A new definition of HOPE

Despite the events of September 11, many people have good reasons to look forward to the new year.

January 06, 2002|By Elizabeth Large | Elizabeth Large,SUN STAFF

Hope. "The thing with feathers that perches in the soul," poet Emily Dickinson called it.

After a grim 2001, we could use something to be hopeful about. For many Americans, the end of the year settled into a dull anxiety as our lives almost, but not quite, got back to normal after Sept. 11.

The country is at war, the economy is in trouble. Madmen are on the evening news. Disease and death have been as close as our mailboxes. It sounds like the Greek myth: Pandora has opened the jar that contains the evils and diseases that plague mankind. When they escape into the world, only hope remains at the bottom.

But how do we find hope for the new year when the world seems so filled with despair?

The optimists among us have various ways of remaining positive.

Rudy Giuliani, the former mayor of New York City, finds hope in the fact that Americans displayed a new spirit of unity and patriotism as a result of the terrorist attacks - that good came out of so much suffering.

Some take comfort in symbols. Surely whatever is built at ground zero will be as powerful a symbol of hope as the Statue of Liberty or the Washington Monument.

"Architecture is inherently about hope," says Steven Ziger of Ziger Snead in Baltimore. "You have to be an optimist because you're always building for the future. I'm hopeful things will turn out long-term - that's the nature of progress."

Raymond Moody, co-author of Life After Loss: Conquering Grief and Finding Hope (Harper San Francisco, 2001) turns to the past to find hope for the future.

"There's a great deal of comfort to be had in the great classics about the human condition," he says. "New-age so-called spiritual books are pap. They give satisfaction for a moment. It's not long lasting."

He recommends the essays of Plato, C. S. Lewis and Aldous Huxley, and Viktor Frankl's Man's Search for Meaning, the story of how hope helped Frankl survive three years in Nazi concentration camps.

Faith Kauffmann, the widow of novelist Lane Kauffmann and a resident of Glen Arm, Md., has her own way of remaining hopeful.

"I ignore all the down things," she says. "I have a good forgettery."
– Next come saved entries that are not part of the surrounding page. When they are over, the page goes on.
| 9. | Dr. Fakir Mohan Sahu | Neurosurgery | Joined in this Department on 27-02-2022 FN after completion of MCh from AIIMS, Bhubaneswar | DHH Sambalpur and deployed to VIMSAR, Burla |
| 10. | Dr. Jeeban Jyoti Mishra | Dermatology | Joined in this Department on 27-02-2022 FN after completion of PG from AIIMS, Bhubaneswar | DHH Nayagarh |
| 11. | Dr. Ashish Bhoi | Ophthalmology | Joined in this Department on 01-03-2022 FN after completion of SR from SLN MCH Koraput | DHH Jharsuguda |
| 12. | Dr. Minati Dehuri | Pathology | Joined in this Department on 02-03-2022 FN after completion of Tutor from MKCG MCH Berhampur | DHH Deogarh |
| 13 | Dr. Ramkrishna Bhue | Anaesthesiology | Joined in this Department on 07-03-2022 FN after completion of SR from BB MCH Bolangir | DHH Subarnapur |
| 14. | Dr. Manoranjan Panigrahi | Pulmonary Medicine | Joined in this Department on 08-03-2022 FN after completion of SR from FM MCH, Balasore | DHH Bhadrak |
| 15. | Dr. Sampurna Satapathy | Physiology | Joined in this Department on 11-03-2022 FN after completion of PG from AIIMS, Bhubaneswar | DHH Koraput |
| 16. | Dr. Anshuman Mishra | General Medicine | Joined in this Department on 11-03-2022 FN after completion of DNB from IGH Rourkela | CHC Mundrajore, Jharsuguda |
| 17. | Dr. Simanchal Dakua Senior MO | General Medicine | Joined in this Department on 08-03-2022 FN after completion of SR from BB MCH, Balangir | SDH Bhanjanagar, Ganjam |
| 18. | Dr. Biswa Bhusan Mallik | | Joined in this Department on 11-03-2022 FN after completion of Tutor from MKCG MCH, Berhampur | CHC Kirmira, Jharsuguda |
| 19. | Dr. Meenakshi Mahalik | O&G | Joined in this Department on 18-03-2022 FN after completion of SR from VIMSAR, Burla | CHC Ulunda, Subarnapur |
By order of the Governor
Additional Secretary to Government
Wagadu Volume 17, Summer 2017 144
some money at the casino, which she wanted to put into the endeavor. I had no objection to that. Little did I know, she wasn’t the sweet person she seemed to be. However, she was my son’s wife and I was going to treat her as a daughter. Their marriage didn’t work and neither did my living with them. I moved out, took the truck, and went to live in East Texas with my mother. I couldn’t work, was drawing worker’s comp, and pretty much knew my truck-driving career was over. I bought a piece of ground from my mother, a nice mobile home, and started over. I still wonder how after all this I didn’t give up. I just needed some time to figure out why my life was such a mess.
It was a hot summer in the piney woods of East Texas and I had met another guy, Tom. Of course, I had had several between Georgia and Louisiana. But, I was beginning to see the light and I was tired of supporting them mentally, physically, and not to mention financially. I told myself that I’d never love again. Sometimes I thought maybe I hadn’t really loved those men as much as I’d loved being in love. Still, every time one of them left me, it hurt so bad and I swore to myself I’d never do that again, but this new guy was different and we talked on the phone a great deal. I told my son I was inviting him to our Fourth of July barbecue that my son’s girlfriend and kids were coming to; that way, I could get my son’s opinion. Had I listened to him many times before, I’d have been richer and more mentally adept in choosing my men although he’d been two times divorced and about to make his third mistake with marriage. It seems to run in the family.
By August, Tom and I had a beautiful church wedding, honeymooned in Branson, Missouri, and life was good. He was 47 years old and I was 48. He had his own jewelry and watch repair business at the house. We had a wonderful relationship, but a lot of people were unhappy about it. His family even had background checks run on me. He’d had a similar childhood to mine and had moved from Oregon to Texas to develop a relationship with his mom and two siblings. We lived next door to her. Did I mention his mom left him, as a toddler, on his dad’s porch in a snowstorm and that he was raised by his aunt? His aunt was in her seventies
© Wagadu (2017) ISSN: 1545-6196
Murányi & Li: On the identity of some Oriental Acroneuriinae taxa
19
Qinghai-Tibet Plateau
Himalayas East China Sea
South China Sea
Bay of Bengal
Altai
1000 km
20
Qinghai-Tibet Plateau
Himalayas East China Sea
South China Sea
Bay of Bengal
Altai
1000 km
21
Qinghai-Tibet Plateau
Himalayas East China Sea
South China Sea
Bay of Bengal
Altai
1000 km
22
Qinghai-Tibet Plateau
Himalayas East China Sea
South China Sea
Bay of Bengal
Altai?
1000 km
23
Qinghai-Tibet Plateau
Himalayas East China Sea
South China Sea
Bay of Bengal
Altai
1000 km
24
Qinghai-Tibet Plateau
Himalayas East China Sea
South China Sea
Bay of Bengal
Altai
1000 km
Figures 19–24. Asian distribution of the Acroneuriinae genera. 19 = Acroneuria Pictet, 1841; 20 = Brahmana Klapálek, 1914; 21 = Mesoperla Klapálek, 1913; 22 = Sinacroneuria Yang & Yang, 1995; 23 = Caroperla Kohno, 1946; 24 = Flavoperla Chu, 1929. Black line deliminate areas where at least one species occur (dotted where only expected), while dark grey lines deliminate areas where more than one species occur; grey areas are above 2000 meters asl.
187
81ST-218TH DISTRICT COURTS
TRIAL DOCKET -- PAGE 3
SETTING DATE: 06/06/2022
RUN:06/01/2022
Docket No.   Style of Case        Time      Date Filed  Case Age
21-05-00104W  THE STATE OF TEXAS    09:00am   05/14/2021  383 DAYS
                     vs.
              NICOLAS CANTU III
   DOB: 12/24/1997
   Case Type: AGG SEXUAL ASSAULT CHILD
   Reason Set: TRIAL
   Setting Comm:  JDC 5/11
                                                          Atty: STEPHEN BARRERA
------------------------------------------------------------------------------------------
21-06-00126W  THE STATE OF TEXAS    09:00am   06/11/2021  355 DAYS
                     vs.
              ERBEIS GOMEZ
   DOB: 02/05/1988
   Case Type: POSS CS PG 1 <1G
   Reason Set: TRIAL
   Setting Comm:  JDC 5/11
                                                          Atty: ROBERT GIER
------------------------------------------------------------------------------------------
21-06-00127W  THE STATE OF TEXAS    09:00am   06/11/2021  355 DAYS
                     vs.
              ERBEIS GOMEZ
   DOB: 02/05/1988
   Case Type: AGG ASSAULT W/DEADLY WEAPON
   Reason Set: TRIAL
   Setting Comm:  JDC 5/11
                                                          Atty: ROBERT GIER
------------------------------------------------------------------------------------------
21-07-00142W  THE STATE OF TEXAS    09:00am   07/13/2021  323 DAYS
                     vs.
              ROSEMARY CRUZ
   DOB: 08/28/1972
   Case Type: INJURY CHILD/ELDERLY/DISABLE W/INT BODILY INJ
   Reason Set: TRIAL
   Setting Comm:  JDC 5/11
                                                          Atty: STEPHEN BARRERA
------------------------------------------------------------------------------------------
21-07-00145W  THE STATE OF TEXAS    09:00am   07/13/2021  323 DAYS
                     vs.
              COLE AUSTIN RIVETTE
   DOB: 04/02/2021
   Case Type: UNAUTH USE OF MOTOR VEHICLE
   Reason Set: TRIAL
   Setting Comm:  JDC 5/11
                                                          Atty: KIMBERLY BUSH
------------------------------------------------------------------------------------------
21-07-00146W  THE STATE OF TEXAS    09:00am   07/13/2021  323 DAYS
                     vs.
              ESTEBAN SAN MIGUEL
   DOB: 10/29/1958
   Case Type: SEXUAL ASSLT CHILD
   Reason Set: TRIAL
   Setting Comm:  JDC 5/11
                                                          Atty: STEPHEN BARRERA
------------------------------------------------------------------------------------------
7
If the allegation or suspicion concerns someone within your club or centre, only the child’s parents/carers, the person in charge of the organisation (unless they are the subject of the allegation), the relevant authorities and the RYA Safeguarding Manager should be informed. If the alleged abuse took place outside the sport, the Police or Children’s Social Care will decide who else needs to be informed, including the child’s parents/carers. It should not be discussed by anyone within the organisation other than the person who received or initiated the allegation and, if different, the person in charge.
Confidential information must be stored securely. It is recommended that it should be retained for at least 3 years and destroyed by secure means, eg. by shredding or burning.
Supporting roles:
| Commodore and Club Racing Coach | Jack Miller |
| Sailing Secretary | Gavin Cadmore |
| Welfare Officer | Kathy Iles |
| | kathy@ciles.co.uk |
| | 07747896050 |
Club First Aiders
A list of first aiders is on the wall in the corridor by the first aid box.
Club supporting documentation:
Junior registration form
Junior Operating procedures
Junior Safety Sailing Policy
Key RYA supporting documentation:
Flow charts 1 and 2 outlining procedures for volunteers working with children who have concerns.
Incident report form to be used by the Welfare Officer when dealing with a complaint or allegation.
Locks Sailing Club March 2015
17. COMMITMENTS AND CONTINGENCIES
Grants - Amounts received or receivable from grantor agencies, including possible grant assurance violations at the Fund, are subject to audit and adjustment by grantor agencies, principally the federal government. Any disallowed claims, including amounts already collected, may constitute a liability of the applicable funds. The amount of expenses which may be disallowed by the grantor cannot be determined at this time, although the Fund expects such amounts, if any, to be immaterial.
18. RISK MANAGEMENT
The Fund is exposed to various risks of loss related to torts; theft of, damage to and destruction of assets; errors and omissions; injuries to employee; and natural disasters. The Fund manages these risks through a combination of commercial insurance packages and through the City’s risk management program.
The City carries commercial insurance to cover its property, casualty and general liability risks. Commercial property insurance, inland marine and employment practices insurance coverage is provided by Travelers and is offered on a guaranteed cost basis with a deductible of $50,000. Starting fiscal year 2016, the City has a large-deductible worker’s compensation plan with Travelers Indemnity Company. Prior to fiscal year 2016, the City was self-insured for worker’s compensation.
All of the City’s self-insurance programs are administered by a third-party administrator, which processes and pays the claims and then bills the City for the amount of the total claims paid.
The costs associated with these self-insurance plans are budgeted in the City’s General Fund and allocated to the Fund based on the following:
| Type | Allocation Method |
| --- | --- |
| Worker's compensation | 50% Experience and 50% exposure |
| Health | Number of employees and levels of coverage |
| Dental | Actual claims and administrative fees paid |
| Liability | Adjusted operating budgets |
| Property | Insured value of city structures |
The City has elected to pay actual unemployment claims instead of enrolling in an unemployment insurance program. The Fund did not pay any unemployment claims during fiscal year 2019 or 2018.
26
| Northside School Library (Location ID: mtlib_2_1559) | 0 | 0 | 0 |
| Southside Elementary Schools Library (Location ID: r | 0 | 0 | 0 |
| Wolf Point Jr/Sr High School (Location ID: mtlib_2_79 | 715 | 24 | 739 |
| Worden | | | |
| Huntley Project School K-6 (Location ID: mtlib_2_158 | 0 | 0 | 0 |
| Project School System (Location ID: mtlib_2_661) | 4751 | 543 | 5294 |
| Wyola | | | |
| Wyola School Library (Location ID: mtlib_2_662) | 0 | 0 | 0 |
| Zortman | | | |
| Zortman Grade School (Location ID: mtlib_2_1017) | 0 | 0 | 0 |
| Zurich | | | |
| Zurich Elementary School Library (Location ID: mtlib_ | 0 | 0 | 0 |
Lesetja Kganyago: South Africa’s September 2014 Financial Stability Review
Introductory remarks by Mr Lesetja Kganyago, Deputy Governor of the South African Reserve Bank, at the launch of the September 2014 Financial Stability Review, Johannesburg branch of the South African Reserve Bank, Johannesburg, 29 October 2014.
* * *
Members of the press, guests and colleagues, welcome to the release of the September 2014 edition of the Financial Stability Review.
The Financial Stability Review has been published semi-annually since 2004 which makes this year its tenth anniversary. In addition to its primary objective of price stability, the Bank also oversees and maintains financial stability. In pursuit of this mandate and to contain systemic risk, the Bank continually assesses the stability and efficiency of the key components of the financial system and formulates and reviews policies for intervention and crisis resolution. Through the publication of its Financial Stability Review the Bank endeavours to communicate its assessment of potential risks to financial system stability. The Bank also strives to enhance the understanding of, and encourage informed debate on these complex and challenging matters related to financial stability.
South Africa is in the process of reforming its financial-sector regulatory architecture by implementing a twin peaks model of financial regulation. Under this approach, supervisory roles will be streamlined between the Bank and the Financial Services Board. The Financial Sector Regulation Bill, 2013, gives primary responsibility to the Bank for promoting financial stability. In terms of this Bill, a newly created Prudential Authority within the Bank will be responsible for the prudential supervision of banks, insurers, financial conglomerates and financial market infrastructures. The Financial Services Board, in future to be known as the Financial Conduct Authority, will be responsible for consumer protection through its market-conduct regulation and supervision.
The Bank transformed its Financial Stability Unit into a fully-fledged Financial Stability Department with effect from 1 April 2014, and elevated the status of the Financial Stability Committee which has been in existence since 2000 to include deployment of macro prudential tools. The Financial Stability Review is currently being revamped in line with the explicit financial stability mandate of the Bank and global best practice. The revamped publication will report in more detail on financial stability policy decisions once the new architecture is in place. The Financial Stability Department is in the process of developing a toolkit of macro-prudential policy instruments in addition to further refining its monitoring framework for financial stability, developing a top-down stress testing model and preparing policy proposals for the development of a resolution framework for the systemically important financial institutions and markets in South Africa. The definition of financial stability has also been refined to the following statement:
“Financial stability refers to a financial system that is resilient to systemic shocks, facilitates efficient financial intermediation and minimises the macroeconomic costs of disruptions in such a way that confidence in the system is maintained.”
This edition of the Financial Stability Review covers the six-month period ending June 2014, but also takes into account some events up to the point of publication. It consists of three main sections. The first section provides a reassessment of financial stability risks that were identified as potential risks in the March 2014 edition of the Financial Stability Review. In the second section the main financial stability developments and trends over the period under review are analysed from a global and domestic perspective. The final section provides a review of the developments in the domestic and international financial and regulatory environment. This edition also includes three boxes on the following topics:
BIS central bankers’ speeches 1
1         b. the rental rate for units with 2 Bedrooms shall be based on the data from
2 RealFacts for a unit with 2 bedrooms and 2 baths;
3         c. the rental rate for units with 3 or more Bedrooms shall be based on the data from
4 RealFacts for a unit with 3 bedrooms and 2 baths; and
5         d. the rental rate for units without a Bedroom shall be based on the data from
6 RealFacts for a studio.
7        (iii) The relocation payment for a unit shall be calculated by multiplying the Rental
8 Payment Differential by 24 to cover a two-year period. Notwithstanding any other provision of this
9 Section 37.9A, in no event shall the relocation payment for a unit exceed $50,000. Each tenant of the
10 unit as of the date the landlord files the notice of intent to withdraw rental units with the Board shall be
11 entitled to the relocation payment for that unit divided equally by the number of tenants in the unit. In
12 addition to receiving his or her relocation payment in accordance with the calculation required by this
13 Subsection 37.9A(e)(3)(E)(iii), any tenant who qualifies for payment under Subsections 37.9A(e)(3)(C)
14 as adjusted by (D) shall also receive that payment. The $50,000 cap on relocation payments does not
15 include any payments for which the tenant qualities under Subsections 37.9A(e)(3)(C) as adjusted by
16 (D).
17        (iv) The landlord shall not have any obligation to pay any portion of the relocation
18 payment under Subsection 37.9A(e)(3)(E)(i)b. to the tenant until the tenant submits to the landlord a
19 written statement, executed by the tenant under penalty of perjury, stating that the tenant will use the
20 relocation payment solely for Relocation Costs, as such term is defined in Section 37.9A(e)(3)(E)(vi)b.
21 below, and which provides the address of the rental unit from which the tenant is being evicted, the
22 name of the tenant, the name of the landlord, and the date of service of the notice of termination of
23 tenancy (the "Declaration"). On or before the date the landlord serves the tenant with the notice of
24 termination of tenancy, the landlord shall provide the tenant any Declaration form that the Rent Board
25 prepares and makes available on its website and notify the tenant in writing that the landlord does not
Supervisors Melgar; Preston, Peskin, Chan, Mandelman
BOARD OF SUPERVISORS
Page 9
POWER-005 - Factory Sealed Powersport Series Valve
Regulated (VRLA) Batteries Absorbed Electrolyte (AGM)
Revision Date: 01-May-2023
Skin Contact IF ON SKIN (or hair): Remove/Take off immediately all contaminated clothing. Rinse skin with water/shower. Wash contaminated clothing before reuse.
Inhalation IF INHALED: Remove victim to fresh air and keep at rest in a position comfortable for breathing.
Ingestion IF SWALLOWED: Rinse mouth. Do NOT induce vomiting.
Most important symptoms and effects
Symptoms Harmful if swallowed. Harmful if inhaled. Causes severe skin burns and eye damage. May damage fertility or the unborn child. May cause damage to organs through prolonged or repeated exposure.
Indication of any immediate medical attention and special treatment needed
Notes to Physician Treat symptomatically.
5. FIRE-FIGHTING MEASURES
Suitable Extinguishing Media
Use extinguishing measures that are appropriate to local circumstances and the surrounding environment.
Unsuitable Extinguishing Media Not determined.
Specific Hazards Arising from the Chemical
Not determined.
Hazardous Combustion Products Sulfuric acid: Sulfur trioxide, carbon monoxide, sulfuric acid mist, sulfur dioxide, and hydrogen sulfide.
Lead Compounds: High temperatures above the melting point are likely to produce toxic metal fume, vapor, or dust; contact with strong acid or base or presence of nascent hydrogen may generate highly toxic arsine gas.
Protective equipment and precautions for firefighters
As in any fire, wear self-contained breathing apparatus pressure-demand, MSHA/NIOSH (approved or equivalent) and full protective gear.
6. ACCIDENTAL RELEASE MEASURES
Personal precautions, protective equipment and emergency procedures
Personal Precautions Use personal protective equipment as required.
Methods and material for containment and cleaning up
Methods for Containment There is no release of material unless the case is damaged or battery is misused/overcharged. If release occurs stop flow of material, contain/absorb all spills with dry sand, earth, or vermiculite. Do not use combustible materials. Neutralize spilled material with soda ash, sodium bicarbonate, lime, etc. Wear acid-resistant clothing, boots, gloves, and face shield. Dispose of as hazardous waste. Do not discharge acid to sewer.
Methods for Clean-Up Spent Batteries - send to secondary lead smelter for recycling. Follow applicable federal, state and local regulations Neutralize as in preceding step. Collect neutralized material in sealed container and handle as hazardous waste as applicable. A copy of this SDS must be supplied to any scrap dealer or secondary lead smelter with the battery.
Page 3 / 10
Hope is a slippery thing. Buddhists don't see it as good; they seek freedom from both hope and despair. People use the term false hope almost as much as hope. It's a word that lends itself to aphorisms, quick sound bites that seem profound but are hard to pin down, like the ones in Vicki Girard's book There's No Place like Hope (Compendium Inc., 2001), about her fight against cancer:"Hope is a prayer without the formality," she writes. And: "Hope costs nothing to give and is priceless to have." And: "My continued existence sprang from hope put into action."

Yet whether or not we can pin down its exact meaning, hope has proven to be an important factor in surviving life-threatening diseases. Take a hundred patients with the same medical condition who undergo the same treatment. The ones who maintain hope are more likely to survive. "Hope is the major thing that gets people through grief," says Moody. As for the events of Sept. 11 and their aftermath, he is hopeful they will change us as a people, that we will, in some important ways, grow up.

"This will wake us up to the need for critical thinking," he says. "It seems as if as a nation we have lost our ability for delayed gratification."

Moody's co-author, Dianne Arcangel, works for a grief counseling center in New York City. After the World Trade Center's destruction, she was called in to help the victims' families.

"Hope is about the future," she says. "Those who do best have a passion for the future. No matter what, they can still see something positive: the memory they're going to carry, or that this might be a huge step toward world peace. Others can't find anything to cling to for the future."

The ability to be hopeful is partly a biological trait, Arcangel believes, and partly environmental. "But if neither is there, they are probably going to be hopeless and helpless," she says.

It's easiest for those who practice religion to be hopeful, because they can cling to the hope that something exists beyond this world.

Beyond that, says Rabbi Seymour Essrog of Adat Chaim Congregation in Reisterstown, religion should teach hope for a better tomorrow Although it's a cliche, as long as there's life, there's hope.

"There's a lot of good," he says. "Good will triumph over evil. I believe we learn from it."

Some sort of spiritual connection is often key, although it's not necessarily religious. After Sept. 11, Christine Raymond, executive editor and general manager of Spirituality.com (www.spirituality.com), found that traffic on her Web site tripled.

"At first people were looking for comfort," she says. "Now they're more concerned about the future. They are finding hope from each other. The Web is so helpful; it provides a way for relationships through chat rooms and discussion boards. This is a time when hope is needed. The Web has allowed people to connect. There's hope in that."